Text-based video editing was all of the rage at NAB 2023. Two of the biggest nonlinear editing applications added text-based editing to their toolset while the plethora of online, cloud-based, and AI-assisted transcription tools continued to increase. However, I was quite surprised that several conversations with producers and editors revealed that many of them have not used cloud-generated transcripts of any kind, even though we’ve had very affordable cloud-based Transcription Tools for years.
I was wondering about it so I created a poll on Twitter.
Who has been using text-based editing in their video editing workflow at some point in the last couple of years? (As I’m make transcriptions, build edit with the text, use it or take that back to the NLE)
— Scott Simmons (@editblog) April 27, 2023
There are enough text-based video editing options these days that picking the right one for a specific workflow can take a little work. Different options might be worth considering depending on your need, the stakeholders involved, or your final delivery. But I will say this, living in an affordable transcription and text-based editing world is way better than before this was an option.
As we go through this, I will link back to several reviews I’ve done over the last few years, as I’ve been on a quest for the best text-based editing for a long time.
Defining “text-based editing” vs just transcriptions
Before we begin, let’s examine the difference between “text-based editing” and transcriptions.
Transcribing an interview or dialogue is having a cloud-based system automatically generate a written transcript from audio or video uploaded to an online service. You can usually interact with a Transcription via a web browser where you can watch, listen, read the text, and correct any potential wrong transcriptions. Often these services will interact with your NLE via a workflow extension or panel.
There once was a day before these online services, where transcriptions had to be done by humans who listened to the dialogue and then transcribed it as they went along. This may have been an online service or a transcriptionist located within your market, where you perhaps ended up with a printed three-ring binder full of time-code-based transcriptions. Having humans do the transcription took much longer and was much more expensive than having “the cloud” do it.
Text-based editing takes those transcriptions and arranges the bits and pieces of the interviews and dialogue into a coherent story. This could be by copying and pasting or highlighting, tagging and dragging sections of text or cutting in a more traditional three-point Editing style. Instead of marking IN and OUT points on a video piece, you mark your IN and OUT points on a text transcript.
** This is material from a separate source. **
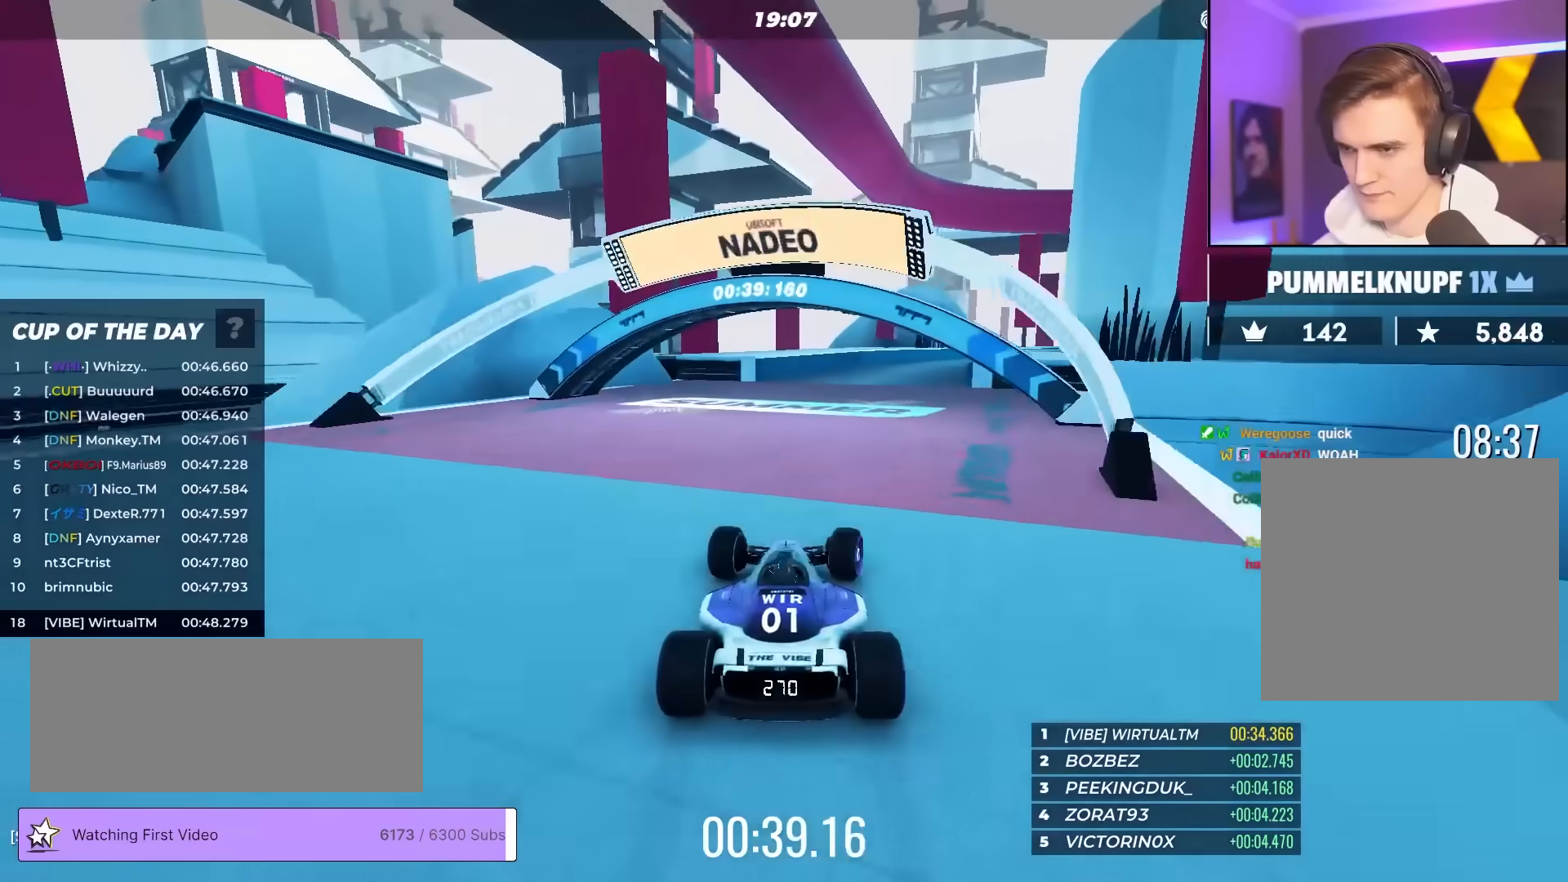
{"keys": ["up"], "events": [[183, "right", "down"], [283, "right", "up"]]}
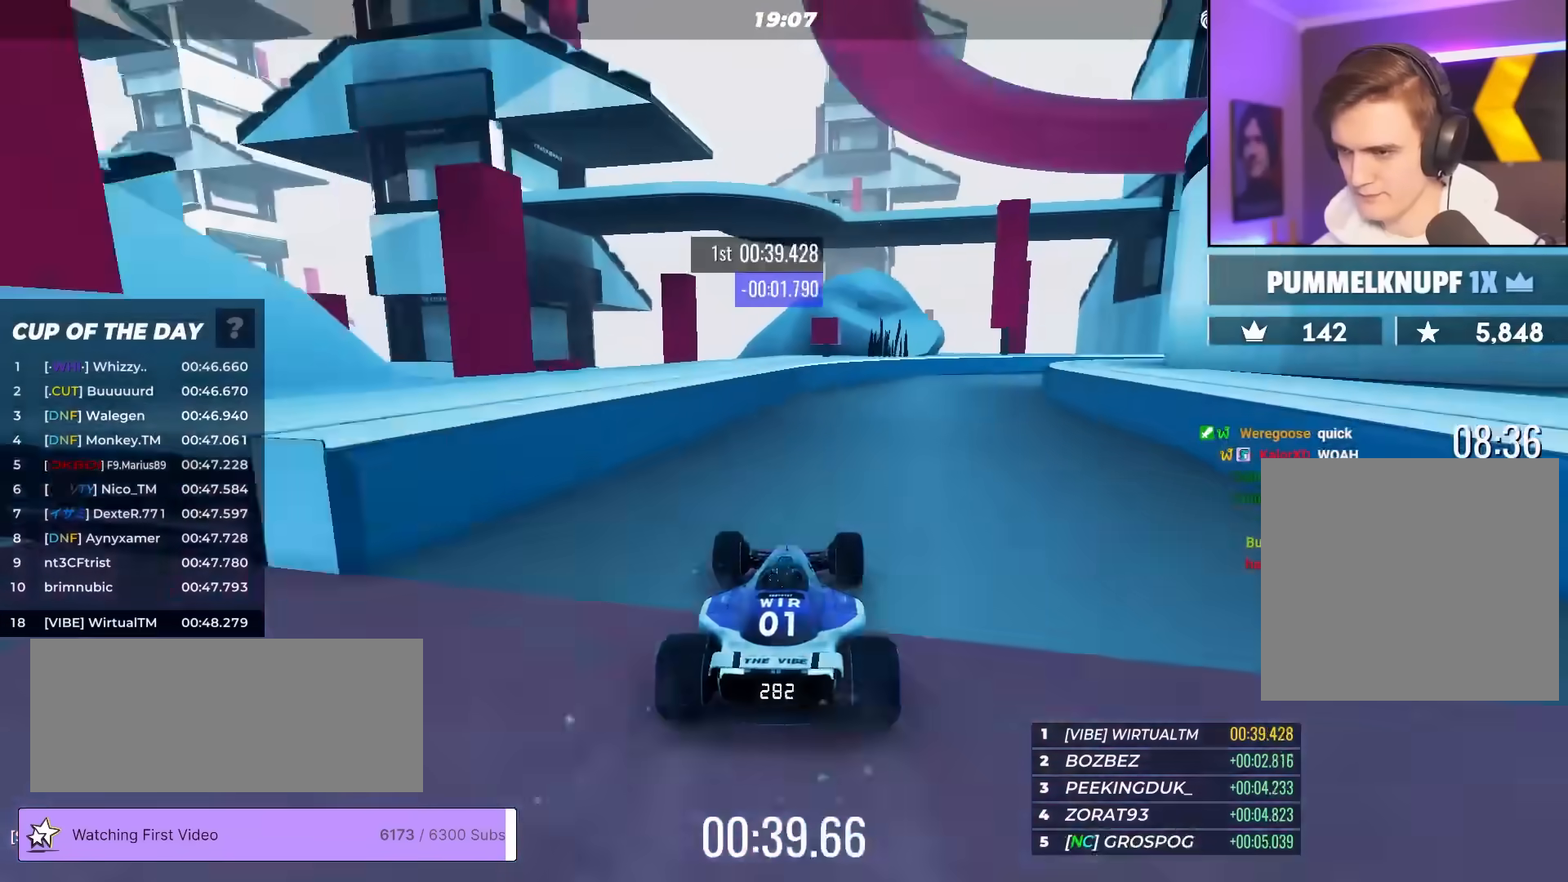
{"keys": ["up"], "events": [[150, "right", "down"], [400, "right", "up"]]}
You can only have text-based editing after first doing some transcribing.
How we got here
You can’t mention text-based editing without crediting the original text to video editing-based tool prEdit. Intelligent Assistance designed prEdit for Final Cut Pro Classic back in 2010. This was long before affordable cloud-based transcriptions, so it was slightly ahead of its time.
prEdit morphed into the Lumberjack Builder NLE tool. Builder NLE is a standalone Mac application (and part of a whole suite of logging tools) that transcribes and allows for text-based editing right on the desktop (and did so long before anything else mentioned here).
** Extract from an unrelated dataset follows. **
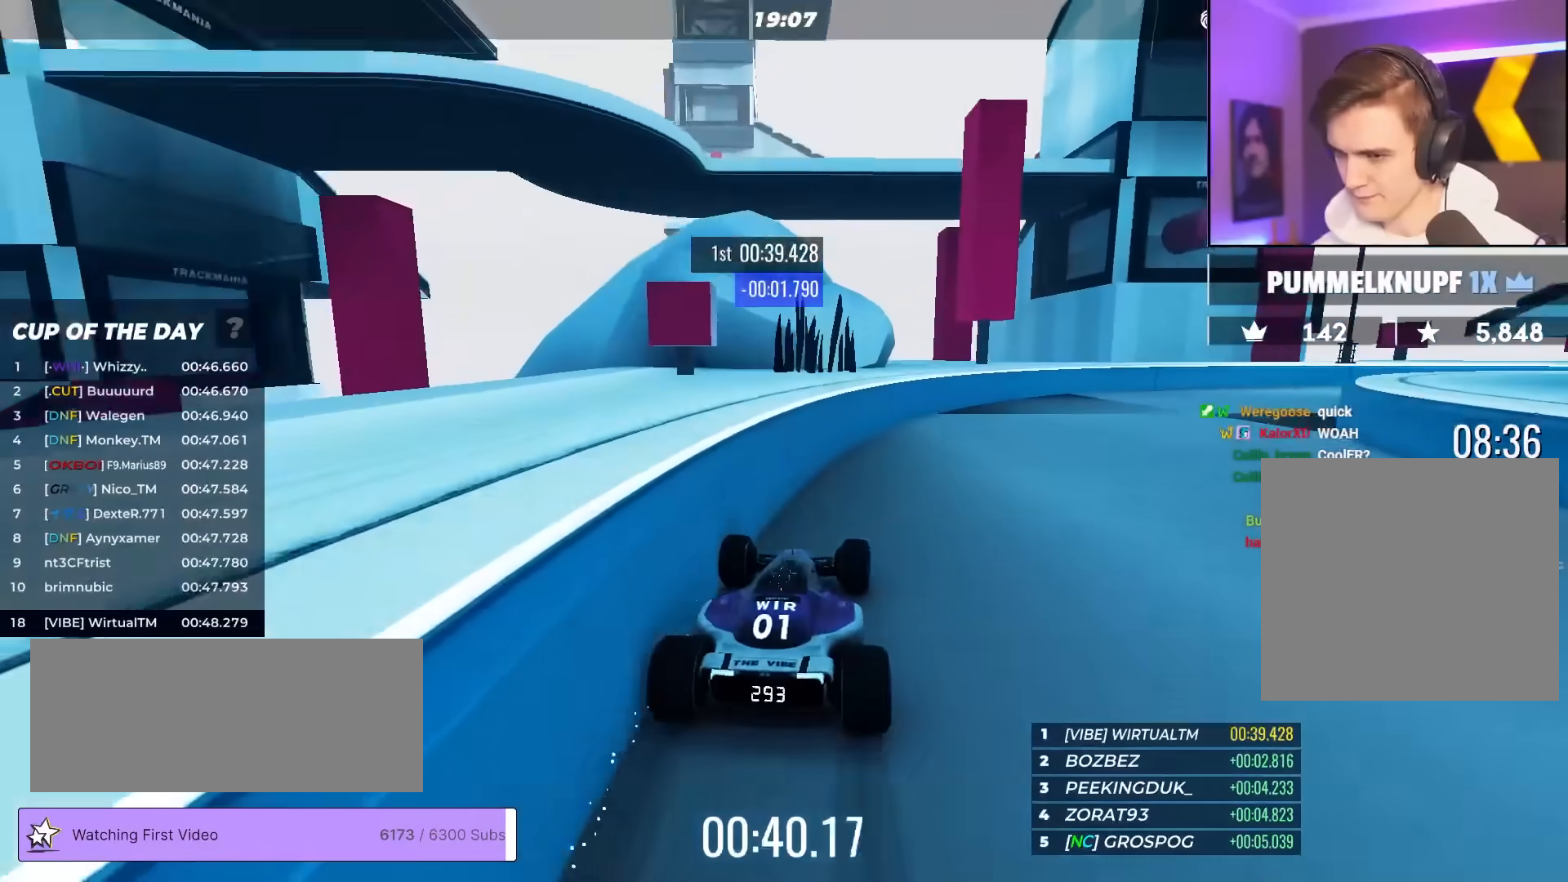
{"keys": ["right", "up"], "events": [[133, "right", "down"]]}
The bullet point list for Lumberjack Builder NLE:
- Transcripts in minutes in 16 supported languages for free; additional languages are supported at 25c per minute.
- Keyword paragraphs and identify People
- Powerful (and unique) Keyword Manager
- Comprehensive search tools to find exactly the quote you need for this Story beat
- Drag and drop paragraphs to make a story. Trim, edit and re-order until it’s perfect.
- Send to Premiere Pro CC, Resolve or Final Cut Pro X for finishing.
I reviewed Builder back in 2019, and it was quite a revelation to have the director build stories himself, and then I could import his edits back into Adobe Premiere Pro. Builder was originally Final Cut Pro X only but Premiere support was added. As lovely as it was to work this way, I think the friction of downloading, installing and learning a new application is too much for many producers and directors. You can get over that hurdle if you can convince them of the potential time and money savings.
Text-based video editing natively, built-in within the NLE
It might be hyperbole to say that text-based editing within the NLE is one of the most significant advancements in digital editing (at least as long as I have been editing), but as a creative/craft/offline editor, I believe that to be the case.
I don’t want to decouple the in-application, localized transcription feature from the text-based editing feature, as they are both equally important. Localized transcription into your editing application has been a great productivity tool. However, taking transcriptions one step further by letting the editor create an edit from the text is a revelation.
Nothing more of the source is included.